**Extrait choisi:**
Procédure devant la cour :
Par une requête enregistrée le 22 janvier 2016, M. et MmeA..., agissant en leur nom propre et en celui de leur fille mineureC..., représentés par MeB..., demandent à la cour :
1°) d'annuler le jugement du tribunal administratif de Nantes du 19 novembre 2015 en tant qu'il a limité à 2 015,26 euros la somme qui leur a été allouée en réparation de leurs préjudices ;
2°) de condamner l'Etat à verser 55 319,54 euros à M.A..., 15 291,56 euros à Mme A...et 10 000 euros à l'enfantC..., au titre de ces préjudices ;
3°) de mettre à la charge de l'Etat la somme de 1 500 euros au titre de l'article L. 761-1 du code de justice administrative.

**Consignes:**
A. Répondez à ces questions d'après l'extrait ci-dessus :
(i) À quelle date la requête a-t-elle été enregistrée ?
(ii) À quelle somme le jugement du tribunal administratif de Nantes a-t-il limité l'indemnisation accordée ?
(iii) Quelle somme est demandée au titre de l'article L. 761-1 du code de justice administrative ?
B. Recopiez mot pour mot le passage de l'extrait qui va de « Procédure devant la » jusqu'à « de justice administrative. ».

**Données:**
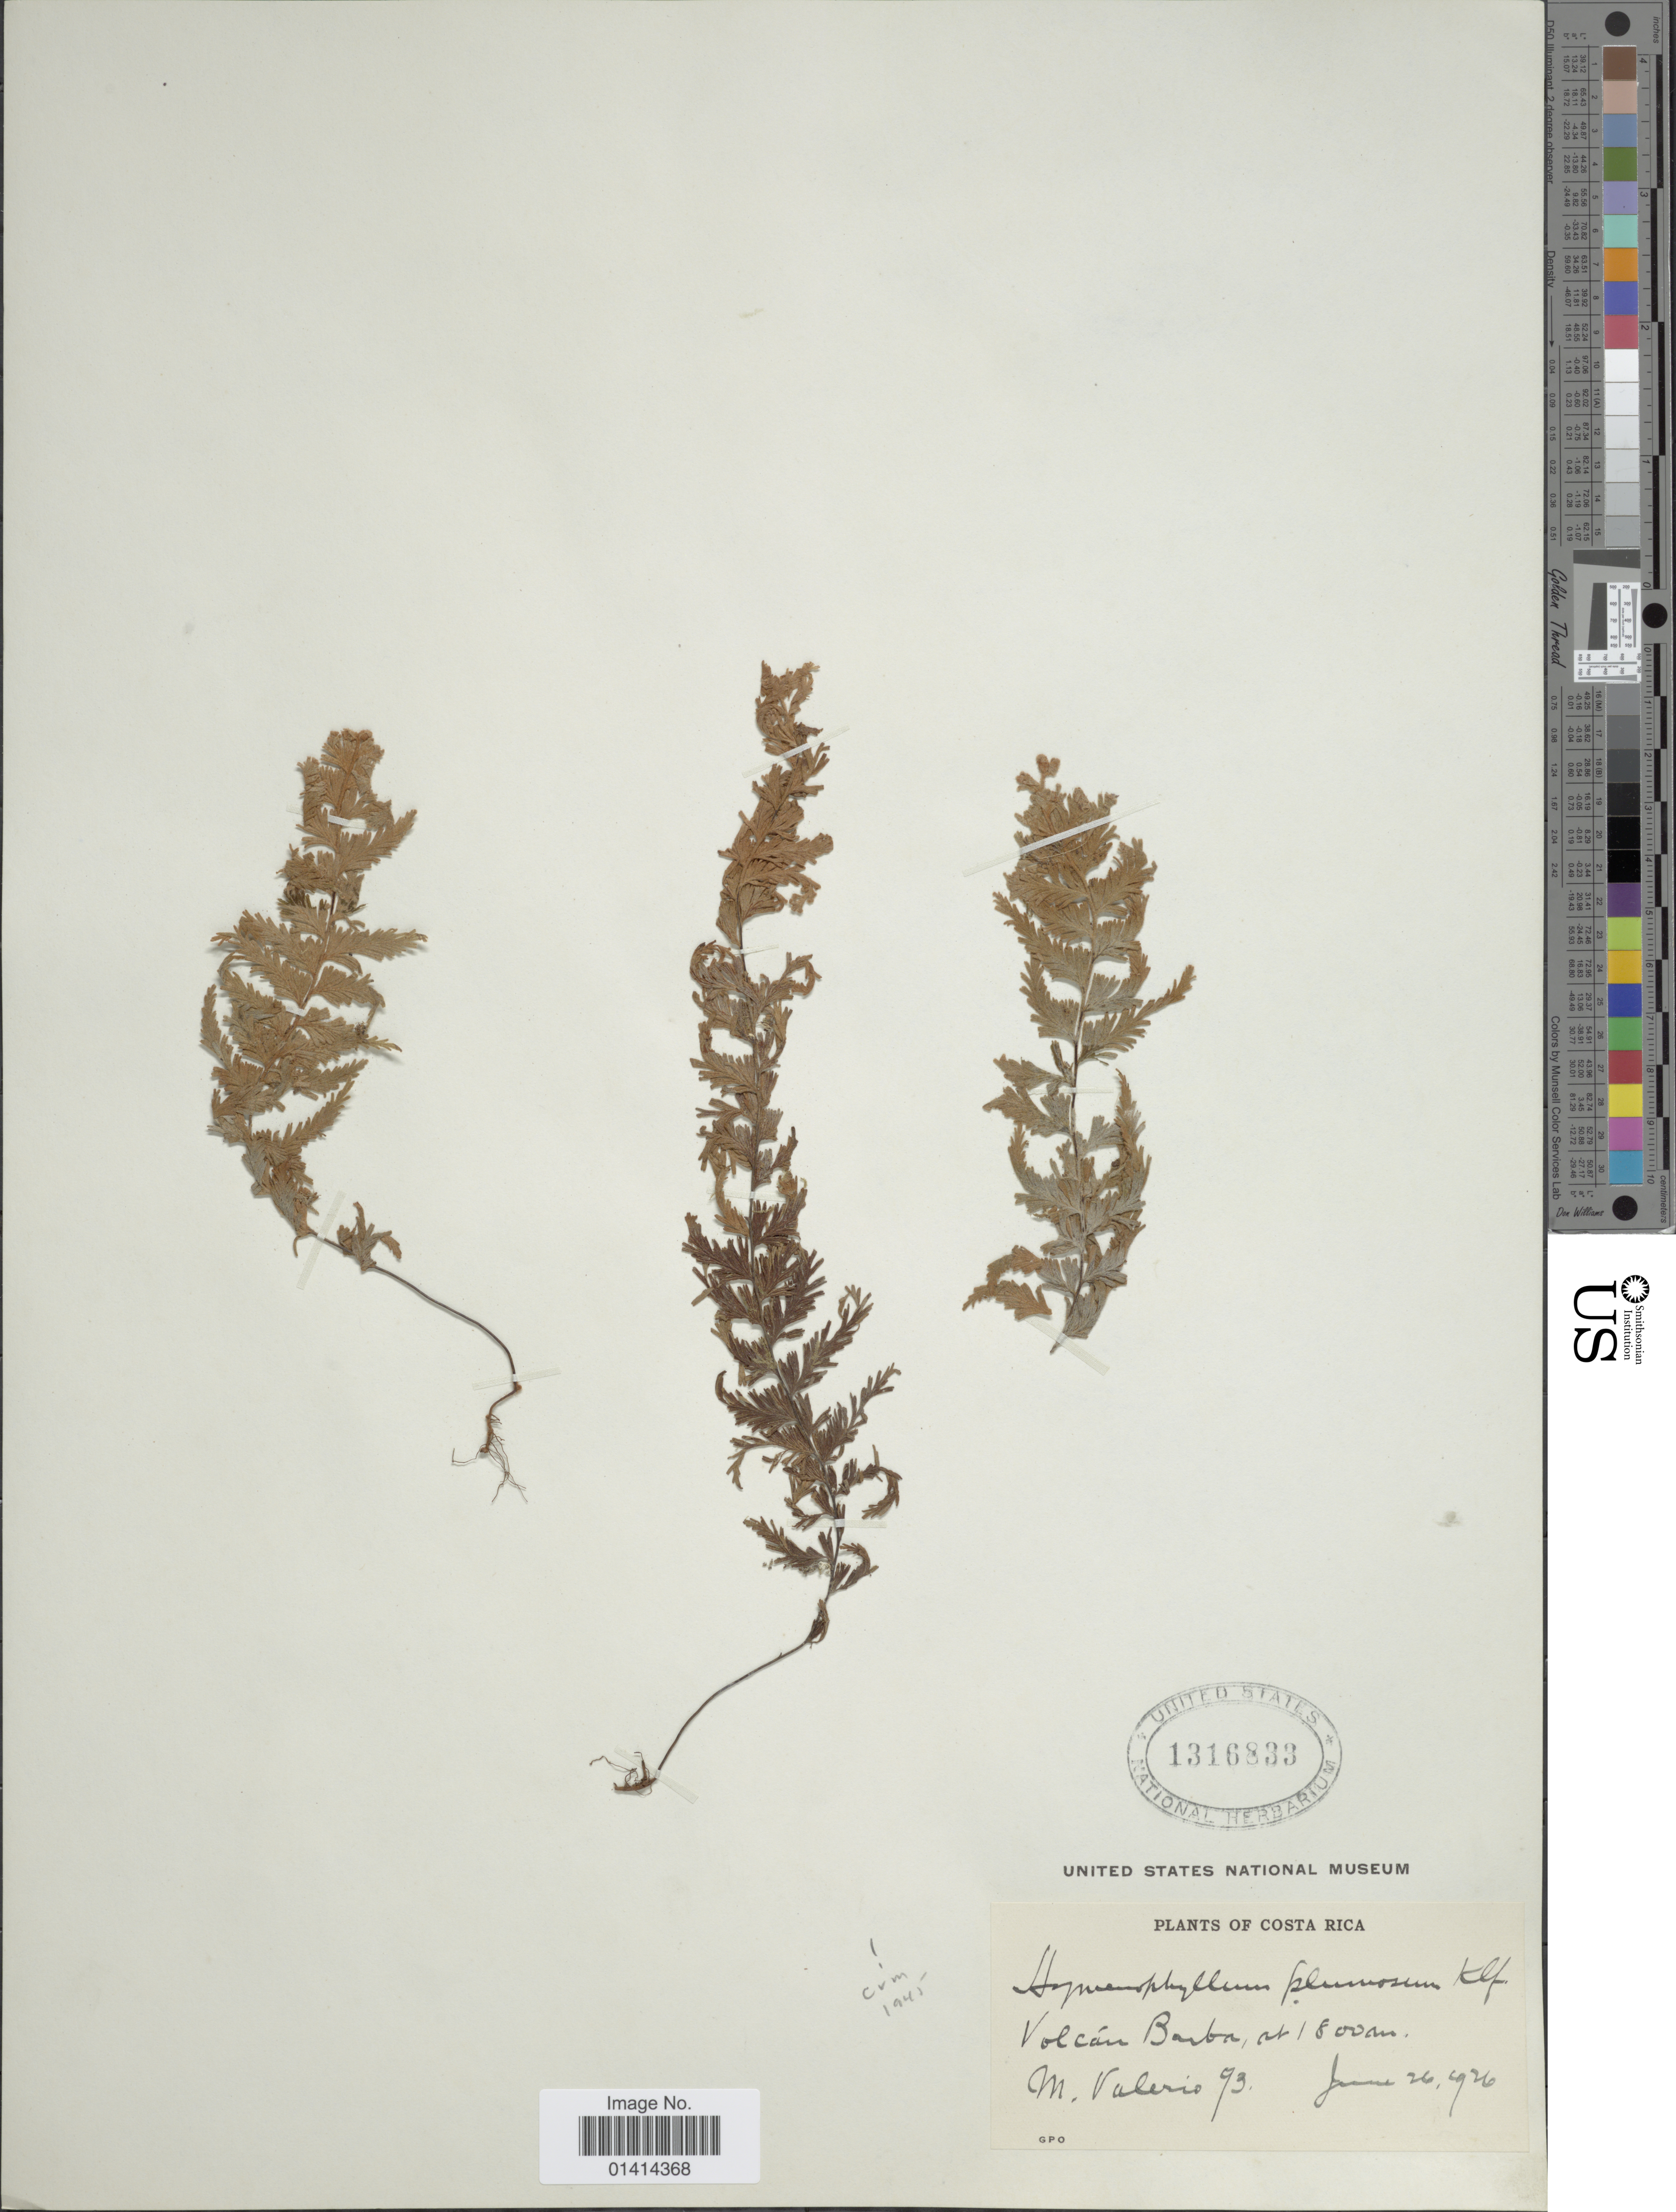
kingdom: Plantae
...
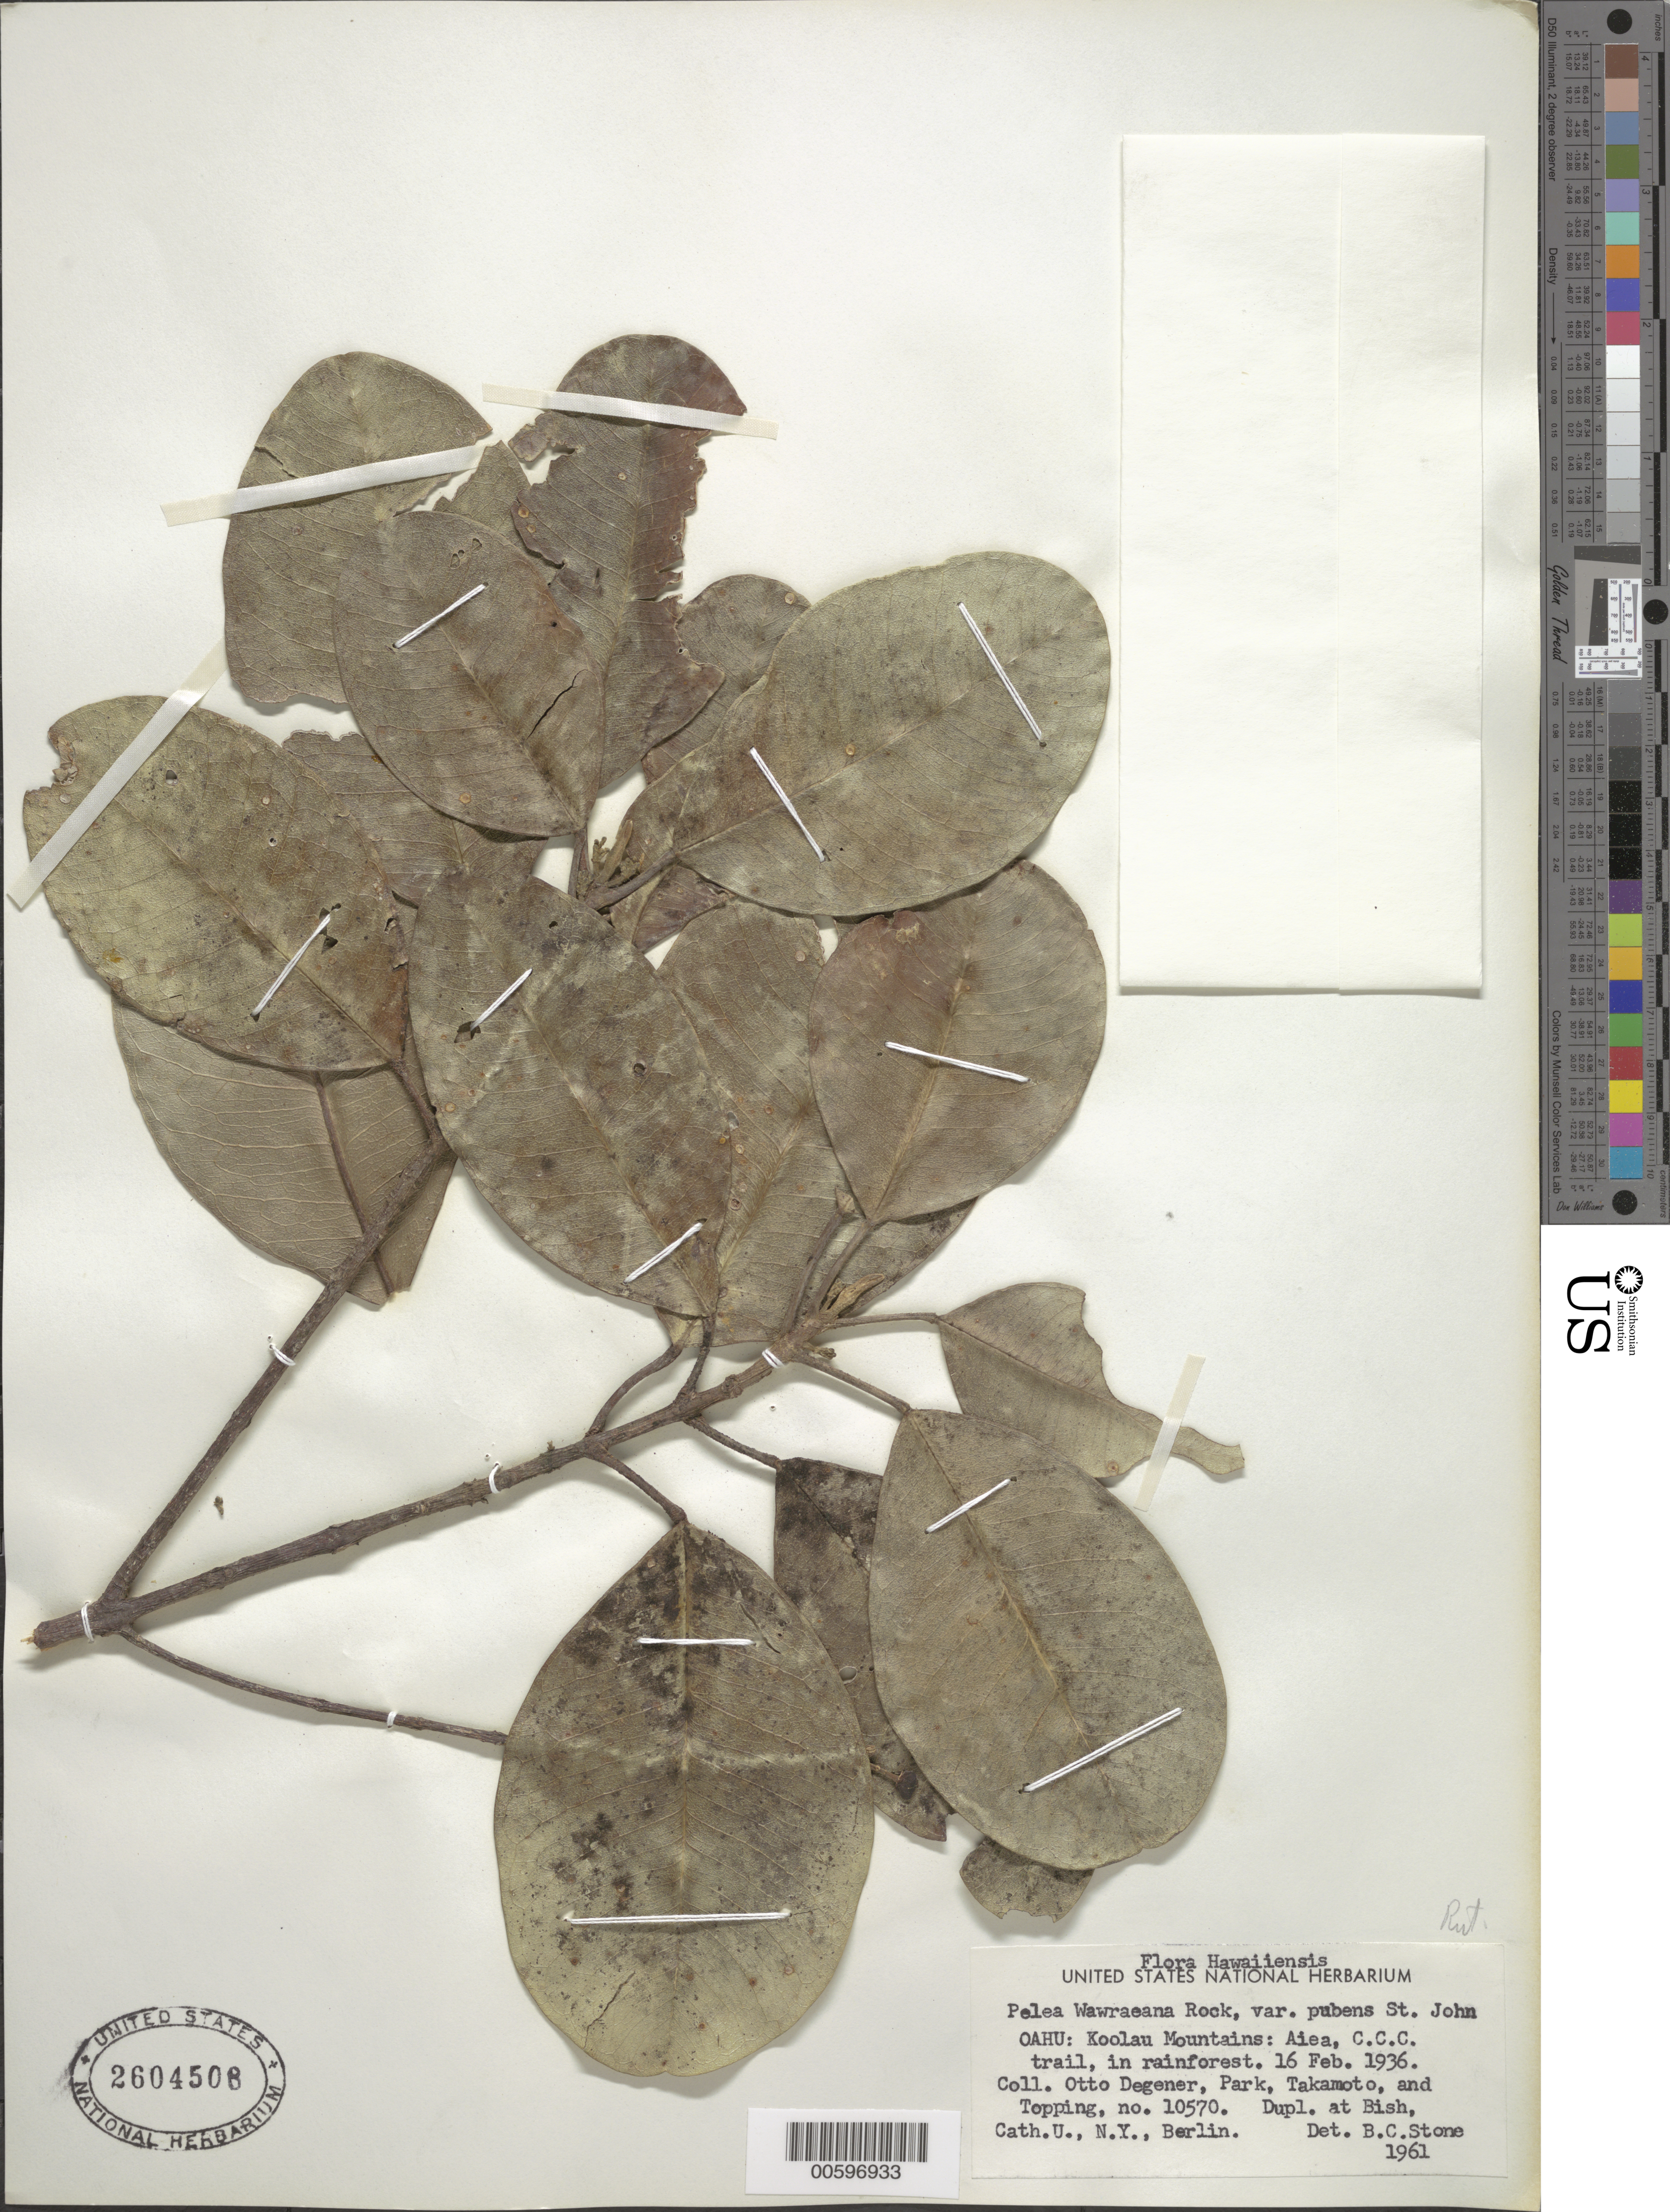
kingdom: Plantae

**Réponses:**
A.
(i) Le 22 janvier 2016.
(ii) À 2 015,26 euros.
(iii) 1 500 euros.

B.
Procédure devant la cour :
Par une requête enregistrée le 22 janvier 2016, M. et MmeA..., agissant en leur nom propre et en celui de leur fille mineureC..., représentés par MeB..., demandent à la cour :
1°) d'annuler le jugement du tribunal administratif de Nantes du 19 novembre 2015 en tant qu'il a limité à 2 015,26 euros la somme qui leur a été allouée en réparation de leurs préjudices ;
2°) de condamner l'Etat à verser 55 319,54 euros à M.A..., 15 291,56 euros à Mme A...et 10 000 euros à l'enfantC..., au titre de ces préjudices ;
3°) de mettre à la charge de l'Etat la somme de 1 500 euros au titre de l'article L. 761-1 du code de justice administrative.